As an ailing Sonia plans to hand over the baton, the ‘Italian bahu’ must be commended. For keeping the Congress fires burning, for winning 2004 on her own merit until she, realizing that her Italian antecedents would come back to bite her, relinquished control in all but name to an Indian (albeit Pakistan-born.) Sometime this week or the next, the plans to elect Rahul Gandhi as the party prez will come to fruition.

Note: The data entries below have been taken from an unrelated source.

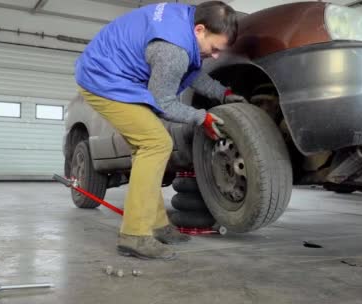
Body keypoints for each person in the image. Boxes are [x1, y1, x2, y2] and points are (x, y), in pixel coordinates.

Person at [75, 1, 246, 260]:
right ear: (200, 30)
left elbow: (191, 73)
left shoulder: (187, 23)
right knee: (156, 144)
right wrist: (202, 118)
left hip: (115, 70)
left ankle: (156, 225)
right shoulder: (172, 49)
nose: (216, 55)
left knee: (148, 147)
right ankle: (135, 235)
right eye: (215, 48)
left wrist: (223, 94)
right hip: (102, 78)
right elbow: (164, 103)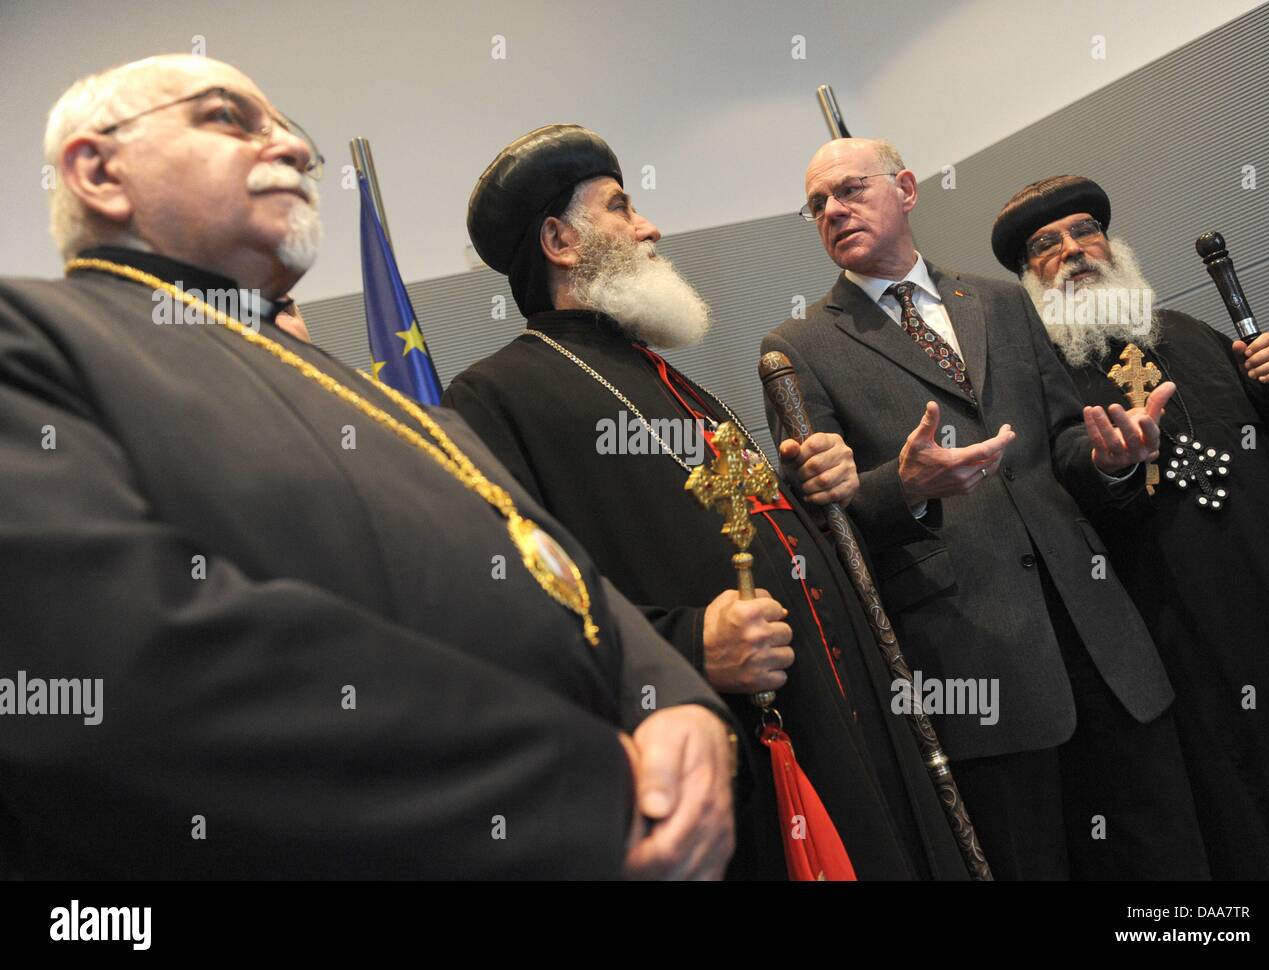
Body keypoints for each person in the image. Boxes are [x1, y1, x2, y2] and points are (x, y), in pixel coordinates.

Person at [0, 55, 736, 880]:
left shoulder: (360, 390)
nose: (285, 146)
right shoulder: (29, 339)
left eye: (291, 134)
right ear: (97, 170)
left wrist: (674, 699)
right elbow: (118, 671)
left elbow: (556, 569)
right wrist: (588, 784)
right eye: (229, 118)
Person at [444, 125, 971, 881]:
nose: (649, 226)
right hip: (741, 758)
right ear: (559, 240)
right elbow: (512, 613)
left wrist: (820, 497)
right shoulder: (495, 396)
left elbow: (731, 537)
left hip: (845, 719)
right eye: (621, 208)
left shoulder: (667, 378)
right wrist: (689, 646)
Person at [762, 136, 1209, 879]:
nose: (833, 210)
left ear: (904, 188)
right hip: (978, 673)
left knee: (1166, 865)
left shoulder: (1000, 301)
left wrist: (1109, 460)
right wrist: (903, 486)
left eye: (849, 189)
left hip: (1103, 644)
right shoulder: (797, 347)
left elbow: (1064, 440)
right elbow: (824, 521)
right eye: (817, 205)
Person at [992, 174, 1269, 878]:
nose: (1073, 250)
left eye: (1084, 232)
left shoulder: (1195, 334)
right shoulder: (1040, 384)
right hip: (1175, 625)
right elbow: (1068, 487)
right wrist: (1114, 465)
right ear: (1028, 276)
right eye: (1046, 244)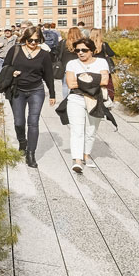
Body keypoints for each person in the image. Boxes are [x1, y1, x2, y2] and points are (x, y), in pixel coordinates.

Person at [6, 26, 56, 168]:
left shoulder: (44, 55)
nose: (33, 43)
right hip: (18, 91)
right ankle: (22, 141)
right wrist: (12, 72)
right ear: (25, 39)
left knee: (33, 122)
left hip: (36, 91)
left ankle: (30, 154)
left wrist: (52, 94)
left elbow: (49, 75)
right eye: (30, 40)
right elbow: (5, 66)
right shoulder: (15, 50)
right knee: (18, 122)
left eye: (37, 40)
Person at [62, 36, 111, 174]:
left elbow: (105, 81)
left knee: (91, 130)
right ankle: (77, 160)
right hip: (76, 98)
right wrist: (94, 79)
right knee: (76, 130)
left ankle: (86, 154)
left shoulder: (101, 62)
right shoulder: (72, 64)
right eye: (77, 50)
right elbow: (71, 84)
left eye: (84, 50)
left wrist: (81, 79)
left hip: (95, 99)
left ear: (92, 51)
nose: (80, 53)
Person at [53, 26, 84, 98]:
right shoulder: (82, 43)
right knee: (79, 84)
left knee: (65, 85)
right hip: (79, 66)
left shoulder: (63, 42)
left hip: (65, 66)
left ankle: (66, 100)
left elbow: (57, 53)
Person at [88, 28, 116, 100]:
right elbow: (111, 53)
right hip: (103, 67)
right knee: (107, 84)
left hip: (92, 66)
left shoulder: (88, 45)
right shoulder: (104, 44)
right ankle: (107, 97)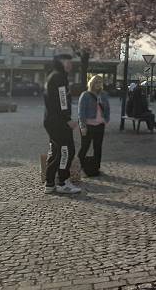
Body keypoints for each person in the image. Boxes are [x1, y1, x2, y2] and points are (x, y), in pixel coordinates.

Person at [43, 54, 81, 194]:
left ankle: (50, 182)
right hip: (59, 121)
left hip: (51, 120)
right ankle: (63, 182)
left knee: (56, 151)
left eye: (71, 61)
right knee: (67, 150)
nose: (70, 64)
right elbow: (62, 99)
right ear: (60, 63)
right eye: (67, 61)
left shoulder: (52, 75)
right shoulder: (59, 77)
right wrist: (67, 119)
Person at [78, 74, 110, 176]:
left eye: (100, 82)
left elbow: (107, 108)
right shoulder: (85, 95)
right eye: (96, 82)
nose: (98, 84)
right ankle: (78, 167)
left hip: (100, 125)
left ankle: (96, 168)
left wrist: (106, 119)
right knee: (85, 147)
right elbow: (81, 112)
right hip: (88, 124)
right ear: (91, 83)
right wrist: (82, 126)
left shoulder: (103, 94)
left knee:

Will he be crowned in Bengaluru, coinciding with Indira Gandhi’s birth centenary on November 19, and her comeback win from Chikmagalur in 1978?
The battle for Gujarat, will be then have a Gandhi on the Congress side versus a Shah on the BJP’s side.
Whatever the numbers may say, no electoral battle is won because of retweets and Facebook posts going viral, or one having more Twitter followers than the other. It’s won on whether the people believe in you, and your message.
The wind maybe shifting, but it hasn’t changed yet. However entertaining, the digital repartee!